Pushing for a January deal with Guehi could mean paying above market value but securing a player familiar with the league and delivering immediate impact. Chasing Schlotterbeck, meanwhile, is a play for upside: a defender with higher technical ceiling but small adaptation risk from Bundesliga to Premier League. Liverpool’s willingness to negotiate simultaneously on multiple fronts shows they’ll avoid previous errors where backup plans were neglected.​

Fan expectations remain high, and media consensus is clear: Liverpool must reinforce in January or risk undermining Slot’s promising progress and leaving Van Dijk exposed.​

Conclusion: The Road Ahead

Liverpool’s hunt for new centre-back reinforcements reflects a club learning from recent setbacks.
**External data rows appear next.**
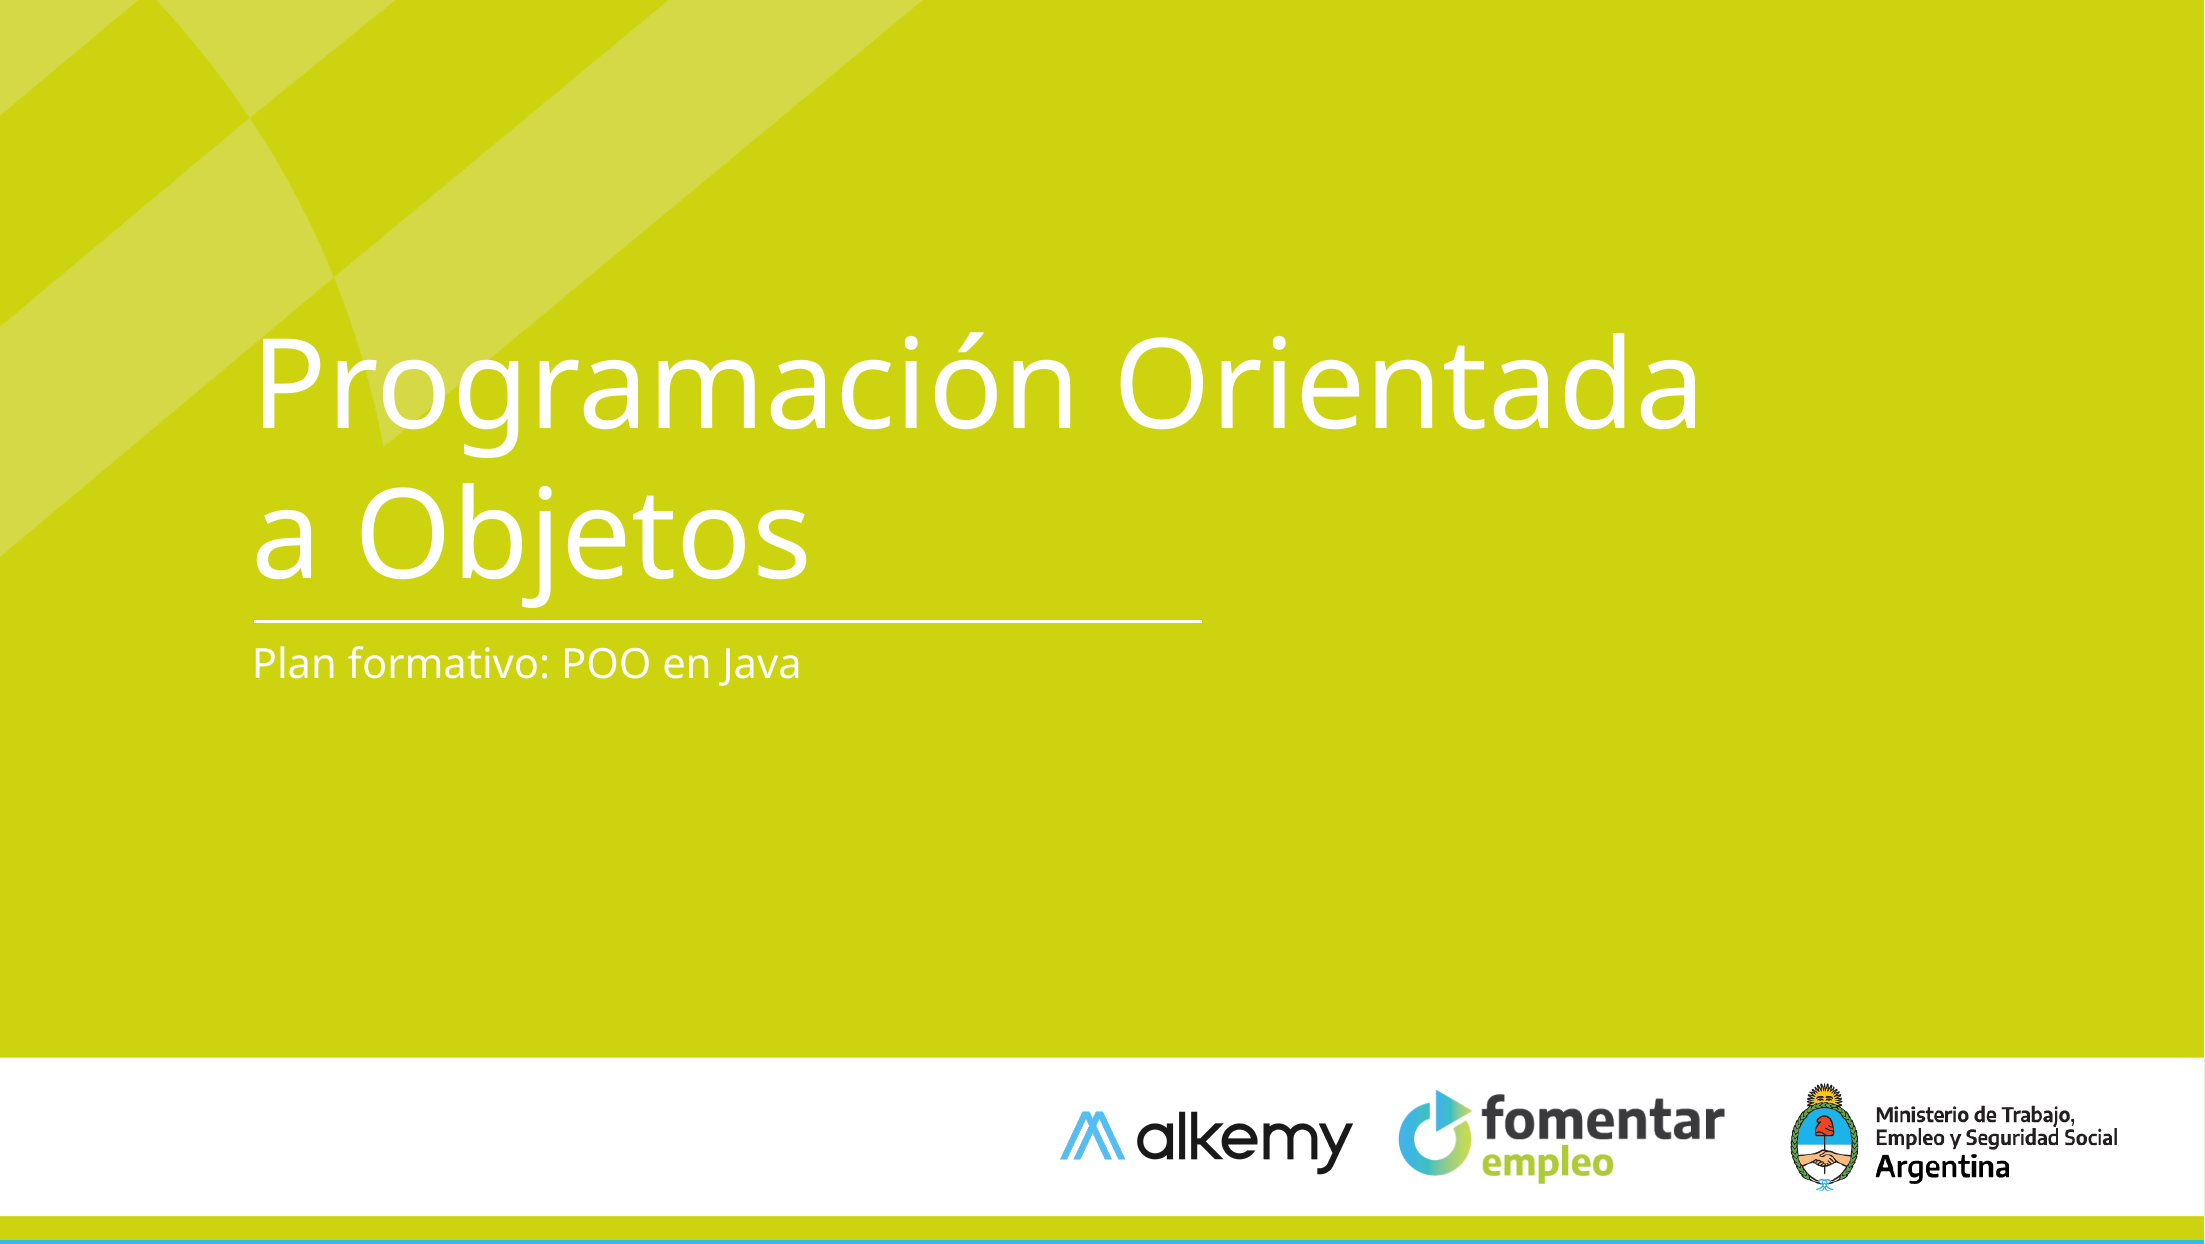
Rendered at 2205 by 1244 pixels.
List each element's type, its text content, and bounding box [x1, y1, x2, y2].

text_box Programación Orientada a Objetos [236, 288, 1757, 619]
picture [0, 0, 2205, 1244]
text_box [0, 1057, 1250, 1217]
text_box [1720, 1057, 2205, 1217]
text_box Plan formativo: POO en Java [236, 621, 2078, 702]
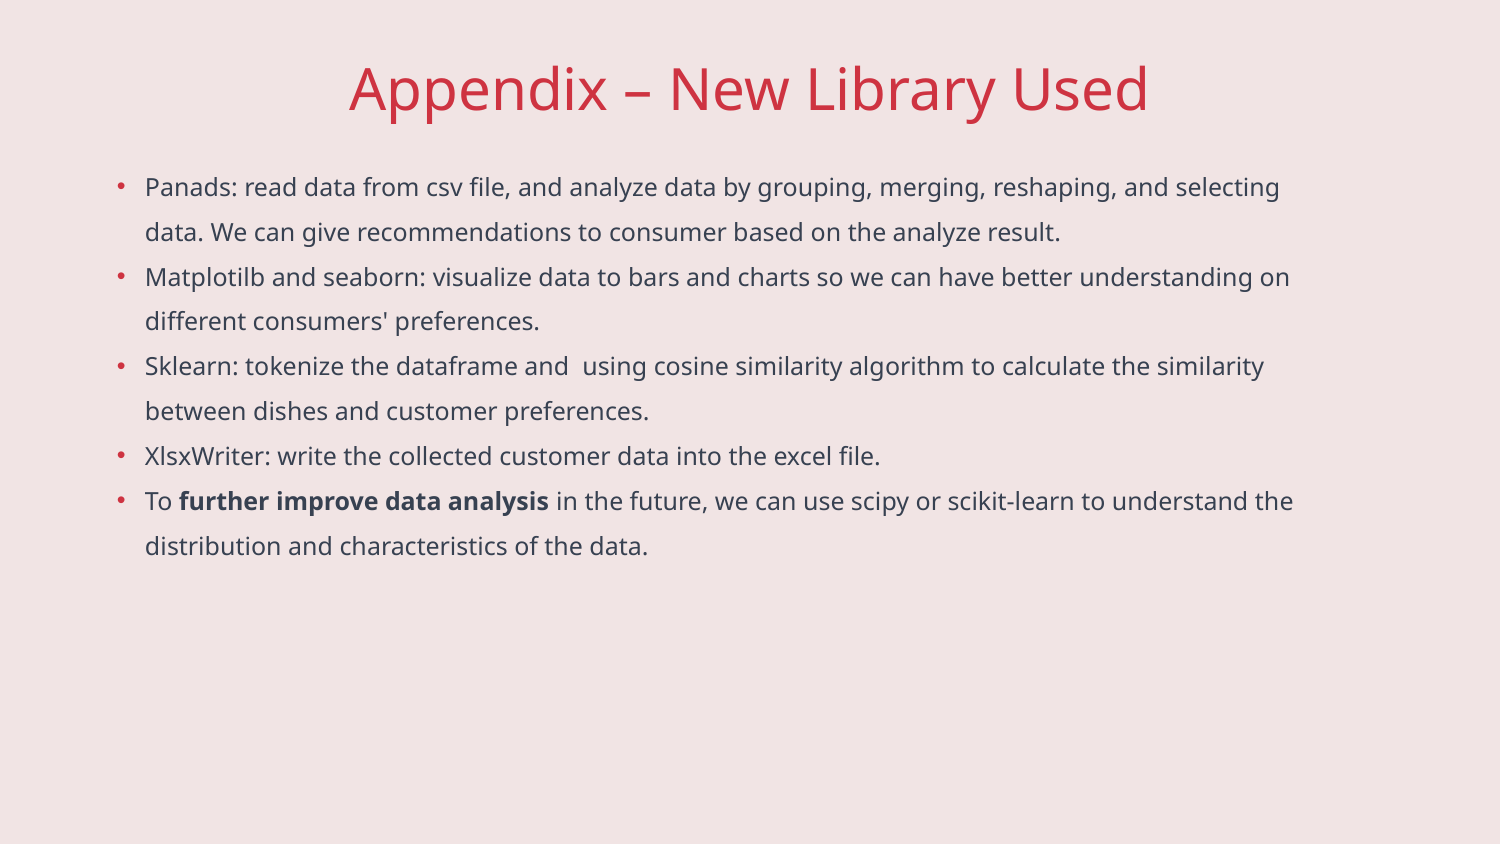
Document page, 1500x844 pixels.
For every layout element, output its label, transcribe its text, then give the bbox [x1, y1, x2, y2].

subtitle Panads: read data from csv file, and analyze data by grouping, merging, reshaping, and selecting data. We can give recommendations to consumer based on the analyze result. Matplotilb and seaborn: visualize data to bars and charts so we can have better understanding on different consumers' preferences. Sklearn: tokenize the dataframe and using cosine similarity algorithm to calculate the similarity between dishes and customer preferences. XlsxWriter: write the collected customer data into the excel file. To further improve data analysis in the future, we can use scipy or scikit-learn to understand the distribution and characteristics of the data. [79, 141, 1354, 675]
title Appendix – New Library Used [209, 36, 1291, 141]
The failed signing of Guehi and Leoni’s untimely injury exposed a major squad weakness, triggering a more adaptive, multi-pronged search for both immediate and future solutions. Nico Schlotterbeck stands out as the leading candidate for a January transfer, with talks already described as “positive”—but Guehi remains in the frame if Crystal Palace can be persuaded to sell amid outside interest.​

Liverpool’s success will hinge on decisive negotiation, tactical fit, and balancing the squad’s short-term needs with longer-term planning. Both Schlotterbeck and Guehi represent ideal profiles for Arne Slot’s evolving Liverpool, where defensive reliability, technical progression, and squad depth will be key to sustaining Premier League and Champions League ambitions. The January window promises to be decisive—and possibly transformative—for Liverpool’s back line.